We chose the root locus method to tune our controller because it was the most intuitive method given our design requirements. Matlab has a built-in design requirements function that makes it easier to visualize the requirements as we tune the controller. We could have used the bode plots to tune the controller—and indeed, we did look at the open loop bode plots as we tuned the controller—but using this method alone told us more about the stability of the system and would not allow us to visualize whether we were meeting the steady state, overshoot, and settling time design requirements. Other methods such as Nyquist and time domain were also valid alternatives, but were not chosen for the same reason why we did not use the bode plots alone.

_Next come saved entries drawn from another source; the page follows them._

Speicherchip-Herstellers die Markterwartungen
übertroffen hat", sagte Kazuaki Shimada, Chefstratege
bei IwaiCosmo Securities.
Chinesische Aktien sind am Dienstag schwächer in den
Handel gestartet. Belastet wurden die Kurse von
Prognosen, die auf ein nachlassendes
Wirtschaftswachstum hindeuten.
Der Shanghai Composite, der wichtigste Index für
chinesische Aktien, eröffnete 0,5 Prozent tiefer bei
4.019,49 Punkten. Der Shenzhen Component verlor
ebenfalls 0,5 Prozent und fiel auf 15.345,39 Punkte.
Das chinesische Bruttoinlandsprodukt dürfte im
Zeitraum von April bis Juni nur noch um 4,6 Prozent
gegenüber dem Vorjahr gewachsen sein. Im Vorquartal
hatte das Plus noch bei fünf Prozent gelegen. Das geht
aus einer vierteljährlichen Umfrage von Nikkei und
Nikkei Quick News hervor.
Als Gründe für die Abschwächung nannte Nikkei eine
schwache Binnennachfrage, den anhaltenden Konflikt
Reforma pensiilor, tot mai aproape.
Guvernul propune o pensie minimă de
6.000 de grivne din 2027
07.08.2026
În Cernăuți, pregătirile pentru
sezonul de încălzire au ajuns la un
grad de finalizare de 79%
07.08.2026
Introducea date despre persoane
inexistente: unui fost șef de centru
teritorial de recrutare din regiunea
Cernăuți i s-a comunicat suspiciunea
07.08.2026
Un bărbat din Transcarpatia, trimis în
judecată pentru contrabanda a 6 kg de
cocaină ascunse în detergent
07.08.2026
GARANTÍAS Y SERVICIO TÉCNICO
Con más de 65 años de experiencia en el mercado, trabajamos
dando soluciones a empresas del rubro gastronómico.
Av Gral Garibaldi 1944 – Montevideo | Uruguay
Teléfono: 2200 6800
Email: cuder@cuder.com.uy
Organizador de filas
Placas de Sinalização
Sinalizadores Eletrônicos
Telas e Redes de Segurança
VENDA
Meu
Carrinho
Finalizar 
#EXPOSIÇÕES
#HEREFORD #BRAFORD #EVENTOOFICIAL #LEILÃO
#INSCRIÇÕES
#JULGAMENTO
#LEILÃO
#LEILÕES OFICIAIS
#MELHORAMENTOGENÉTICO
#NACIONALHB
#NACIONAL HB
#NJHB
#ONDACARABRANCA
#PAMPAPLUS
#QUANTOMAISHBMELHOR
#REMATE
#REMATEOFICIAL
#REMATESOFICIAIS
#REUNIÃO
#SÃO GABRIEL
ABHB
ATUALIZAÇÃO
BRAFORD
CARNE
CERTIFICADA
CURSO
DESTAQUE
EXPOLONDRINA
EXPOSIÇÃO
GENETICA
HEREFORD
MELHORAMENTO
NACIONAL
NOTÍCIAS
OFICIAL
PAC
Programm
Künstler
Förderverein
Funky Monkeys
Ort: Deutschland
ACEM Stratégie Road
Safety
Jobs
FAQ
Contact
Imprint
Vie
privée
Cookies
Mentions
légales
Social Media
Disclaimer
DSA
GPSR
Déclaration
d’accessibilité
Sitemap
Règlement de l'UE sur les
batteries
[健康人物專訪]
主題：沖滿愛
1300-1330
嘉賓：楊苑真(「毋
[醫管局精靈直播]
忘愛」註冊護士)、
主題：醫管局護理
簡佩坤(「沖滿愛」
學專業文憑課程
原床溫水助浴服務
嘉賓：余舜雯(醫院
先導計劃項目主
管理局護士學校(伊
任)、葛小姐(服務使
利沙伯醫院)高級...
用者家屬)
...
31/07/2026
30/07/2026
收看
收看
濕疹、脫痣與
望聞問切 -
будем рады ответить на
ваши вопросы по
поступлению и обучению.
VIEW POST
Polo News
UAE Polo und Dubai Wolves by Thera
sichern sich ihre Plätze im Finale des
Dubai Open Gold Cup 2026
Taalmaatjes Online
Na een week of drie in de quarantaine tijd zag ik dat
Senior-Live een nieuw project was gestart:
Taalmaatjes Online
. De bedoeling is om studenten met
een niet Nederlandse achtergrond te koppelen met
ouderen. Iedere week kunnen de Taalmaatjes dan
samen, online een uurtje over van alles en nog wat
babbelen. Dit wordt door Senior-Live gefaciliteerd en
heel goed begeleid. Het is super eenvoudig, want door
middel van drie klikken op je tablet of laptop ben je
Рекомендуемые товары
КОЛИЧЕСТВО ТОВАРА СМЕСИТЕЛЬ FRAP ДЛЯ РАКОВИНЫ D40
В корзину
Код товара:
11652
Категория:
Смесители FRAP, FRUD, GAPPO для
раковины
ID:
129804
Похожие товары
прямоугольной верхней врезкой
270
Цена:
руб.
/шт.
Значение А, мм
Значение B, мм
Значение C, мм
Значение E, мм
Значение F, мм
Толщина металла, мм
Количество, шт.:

System Performance Compared to Requirements
While we were able to meet the rise time and overshoot design requirements using SISO tool, our steady state error was slightly higher than we wanted. The design requirements feature in the root locus tool in Matlab allowed us to visualize acceptable regions to achieve our rise time and overshoot requirements, but not the steady state requirement. This made it difficult to tune the controller accordingly since we did not have a visual representation in the root locus plot. Instead, we had to rely solely on the 7 step response plot to determine steady state error. Additionally, reducing the steady state error required higher gain values, which widened the gap between our unsaturated and saturated controller outputs. When applying the controller to the model in Simulink, which models the saturation of the motor, we were not able to meet any of our requirements. This was primarily because the voltage saturation slowed down how quickly the system could reach a position. We were not able to tune or improve the controller for the saturated condition because there are not any good ways to tune controllers on the fly in Simulink.
Takeaways
Some takeaways from this project were to be absolutely sure that the block diagram is correctly implemented in the Simulink model to avoid compounding error as we progress through the analysis. Another takeaway was to first try a lead compensator and then a lag compensator to understand the effects of lead and lag compensation individually before jumping to a lead-lag compensator. Finally, it’s important to consider the non-ideal, physical limitations of your system. We may have been able to come up with a better controlled for the system if we had modeled the saturation of the motor voltage from the start or if we had a way to tune the controller in Simulink, where modeling the saturation was possible, as opposed to tuning in SISO tool.
Changes
If we could do this project again, we would most likely choose a more simple feedback control system such as a toaster or thermostat. We’d also like to build the physical system so that we could determine system parameters. Modeling the dynamics of the rack of pinion would have been easier if we had a rack and pinion. If we had a physical system we would have been able to estimate the damping constant by running experiments and doing empirical calculations.